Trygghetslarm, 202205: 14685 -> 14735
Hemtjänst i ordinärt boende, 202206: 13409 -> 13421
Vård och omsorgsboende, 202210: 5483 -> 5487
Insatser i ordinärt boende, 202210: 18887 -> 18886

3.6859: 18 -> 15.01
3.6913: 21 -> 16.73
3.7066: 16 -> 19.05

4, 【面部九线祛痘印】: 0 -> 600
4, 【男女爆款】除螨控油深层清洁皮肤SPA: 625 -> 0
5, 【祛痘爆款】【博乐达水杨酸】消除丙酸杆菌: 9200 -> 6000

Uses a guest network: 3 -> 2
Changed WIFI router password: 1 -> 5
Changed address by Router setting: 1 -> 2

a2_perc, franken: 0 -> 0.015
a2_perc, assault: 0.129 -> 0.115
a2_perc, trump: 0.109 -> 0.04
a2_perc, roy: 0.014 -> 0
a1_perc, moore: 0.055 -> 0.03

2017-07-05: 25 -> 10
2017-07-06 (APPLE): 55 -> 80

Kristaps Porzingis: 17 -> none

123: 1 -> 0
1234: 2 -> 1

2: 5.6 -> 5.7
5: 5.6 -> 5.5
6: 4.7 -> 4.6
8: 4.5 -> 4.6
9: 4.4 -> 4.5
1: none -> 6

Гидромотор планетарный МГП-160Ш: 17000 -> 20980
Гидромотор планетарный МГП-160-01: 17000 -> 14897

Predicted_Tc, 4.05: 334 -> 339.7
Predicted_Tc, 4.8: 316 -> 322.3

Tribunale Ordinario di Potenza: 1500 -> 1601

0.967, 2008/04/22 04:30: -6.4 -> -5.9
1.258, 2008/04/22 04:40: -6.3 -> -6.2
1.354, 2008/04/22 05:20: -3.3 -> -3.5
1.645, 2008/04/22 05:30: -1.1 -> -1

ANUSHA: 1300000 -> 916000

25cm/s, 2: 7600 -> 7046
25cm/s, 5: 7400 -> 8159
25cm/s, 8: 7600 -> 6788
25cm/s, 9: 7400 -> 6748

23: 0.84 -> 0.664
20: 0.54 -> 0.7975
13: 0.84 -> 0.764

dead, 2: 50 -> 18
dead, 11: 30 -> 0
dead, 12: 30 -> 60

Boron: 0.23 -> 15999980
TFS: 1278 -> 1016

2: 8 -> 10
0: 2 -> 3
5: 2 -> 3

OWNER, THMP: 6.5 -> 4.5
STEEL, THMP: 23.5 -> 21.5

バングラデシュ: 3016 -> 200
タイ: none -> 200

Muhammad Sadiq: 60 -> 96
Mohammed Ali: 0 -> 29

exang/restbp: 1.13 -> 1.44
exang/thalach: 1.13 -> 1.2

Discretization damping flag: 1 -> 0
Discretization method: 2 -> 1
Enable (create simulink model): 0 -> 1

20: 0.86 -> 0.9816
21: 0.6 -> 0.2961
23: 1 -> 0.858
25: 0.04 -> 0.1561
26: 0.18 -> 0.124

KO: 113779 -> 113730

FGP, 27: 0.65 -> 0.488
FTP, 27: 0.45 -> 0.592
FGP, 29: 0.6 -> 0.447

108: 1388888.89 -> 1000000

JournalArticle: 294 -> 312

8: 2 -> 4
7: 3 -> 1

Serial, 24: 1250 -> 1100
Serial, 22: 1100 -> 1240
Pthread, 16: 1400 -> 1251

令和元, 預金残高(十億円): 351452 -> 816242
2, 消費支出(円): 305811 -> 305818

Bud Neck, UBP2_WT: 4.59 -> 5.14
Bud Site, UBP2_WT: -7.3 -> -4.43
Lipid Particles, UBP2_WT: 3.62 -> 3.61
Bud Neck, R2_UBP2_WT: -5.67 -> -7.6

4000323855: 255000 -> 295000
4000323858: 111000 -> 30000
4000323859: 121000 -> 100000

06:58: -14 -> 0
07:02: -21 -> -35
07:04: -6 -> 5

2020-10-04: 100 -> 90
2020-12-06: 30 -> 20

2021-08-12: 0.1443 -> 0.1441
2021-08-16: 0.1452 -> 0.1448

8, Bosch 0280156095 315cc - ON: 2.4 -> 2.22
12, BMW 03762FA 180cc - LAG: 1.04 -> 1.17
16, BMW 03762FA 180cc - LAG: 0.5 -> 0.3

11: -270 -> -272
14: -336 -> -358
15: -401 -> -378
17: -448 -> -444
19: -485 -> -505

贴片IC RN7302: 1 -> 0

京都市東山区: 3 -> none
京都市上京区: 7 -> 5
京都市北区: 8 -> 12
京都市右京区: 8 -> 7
○ ○ ○ ○
#### Problem
Please copy exactly, and only, the lines running from the one containing "15: -401 -> -378" through the end of the listing.

#### Exercise solution
15: -401 -> -378
17: -448 -> -444
19: -485 -> -505

贴片IC RN7302: 1 -> 0

京都市東山区: 3 -> none
京都市上京区: 7 -> 5
京都市北区: 8 -> 12
京都市右京区: 8 -> 7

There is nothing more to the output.